■ EXERCISE AIM: Pictures are to be omitted; everything else in the data must be transcribed exactly.

■ THE INPUT:
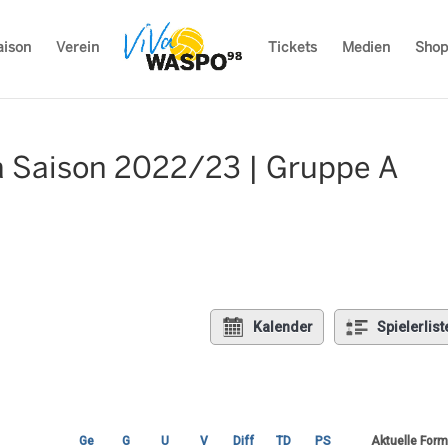
aison
Verein
Tickets
Medien
Shop
a Saison 2022/23 | Gruppe A
Kalender
Spielerlist
Ge
G
U
V
Diff
TD
PS
Aktuelle For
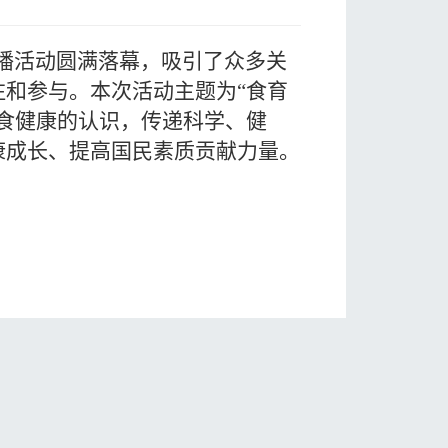
直播活动圆满落幕，吸引了众多关
和参与。本次活动主题为“食育
食健康的认识，传递科学、健
康成长、提高国民素质贡献力量。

■ RESPONSE TO THE TASK:
aison
Verein
Tickets
Medien
Shop
a Saison 2022/23 | Gruppe A
Kalender
Spielerlist
Ge
G
U
V
Diff
TD
PS
Aktuelle For
直播活动圆满落幕，吸引了众多关
和参与。本次活动主题为“食育
食健康的认识，传递科学、健
康成长、提高国民素质贡献力量。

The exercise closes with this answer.